In certain situations, orthodontic repositioning may not be feasible, particularly when the ectopic tooth poses a risk to adjacent structures, exhibits severe displacement, or is located in anatomically challenging areas such as the nasal cavity, maxillary sinus, or mandibular condyle. In such cases, surgical extraction is indicated. Endoscopic-assisted surgical techniques may improve access and reduce morbidity in complex anatomical regions (Tay et al., 2019). Where associated pathology, such as a dentigerous cyst, is present, management may involve marsupialisation or enucleation depending on lesion size, biological behaviour, and the need to preserve surrounding structures (Neville et al., 2016). Although extraction may occasionally be recommended, particularly in cases of severe crowding, this option can compromise aesthetics and must be carefully considered.

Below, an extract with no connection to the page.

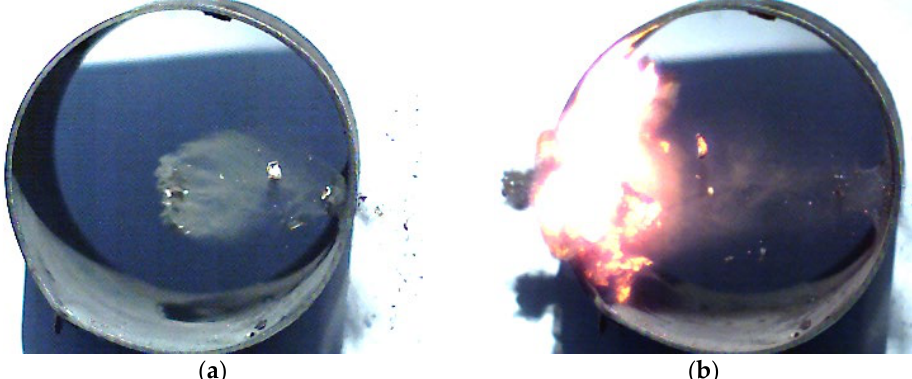
Figure 6. Shooting through the cylinder’s cutouts: ( a ) shell puncture; ( b ) burnout of powder particles.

Given the variability in presentation and treatment complexity, optimal outcomes are best achieved through a multidisciplinary approach involving paediatric dentists, orthodontists, oral and maxillofacial surgeons, and, when indicated, otolaryngologists. Such collaboration ensures accurate diagnosis, appropriate treatment planning, and long-term functional and aesthetic stability (Shah et al., 2015).

==Conclusion==
In conclusion, ectopic teeth can result in a wide range of complications affecting dental development, surrounding structures, function, and psychosocial well-being. Early diagnosis through clinical examination and imaging, particularly panoramic radiographs and CBCT when indicated, plays a crucial role in preventing or minimizing these complications. Timely multidisciplinary management, often involving paediatric dentistry, orthodontics, oral or maxillofacial surgery, is essential to optimize outcomes and prevent long-term sequelae.